▸ Directions: Each record is to be given again without alteration.

++++++

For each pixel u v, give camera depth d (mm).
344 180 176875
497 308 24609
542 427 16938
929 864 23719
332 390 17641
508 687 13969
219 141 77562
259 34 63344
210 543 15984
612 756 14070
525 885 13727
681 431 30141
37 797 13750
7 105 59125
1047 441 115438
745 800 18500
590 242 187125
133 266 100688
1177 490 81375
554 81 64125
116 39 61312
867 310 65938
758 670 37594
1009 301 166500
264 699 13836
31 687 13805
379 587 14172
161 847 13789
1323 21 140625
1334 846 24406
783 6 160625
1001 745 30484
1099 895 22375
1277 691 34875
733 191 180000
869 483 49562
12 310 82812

++++++

▸ Exercise response:
For each pixel u v, give camera depth d (mm).
344 180 176875
497 308 24609
542 427 16938
929 864 23719
332 390 17641
508 687 13969
219 141 77562
259 34 63344
210 543 15984
612 756 14070
525 885 13727
681 431 30141
37 797 13750
7 105 59125
1047 441 115438
745 800 18500
590 242 187125
133 266 100688
1177 490 81375
554 81 64125
116 39 61312
867 310 65938
758 670 37594
1009 301 166500
264 699 13836
31 687 13805
379 587 14172
161 847 13789
1323 21 140625
1334 846 24406
783 6 160625
1001 745 30484
1099 895 22375
1277 691 34875
733 191 180000
869 483 49562
12 310 82812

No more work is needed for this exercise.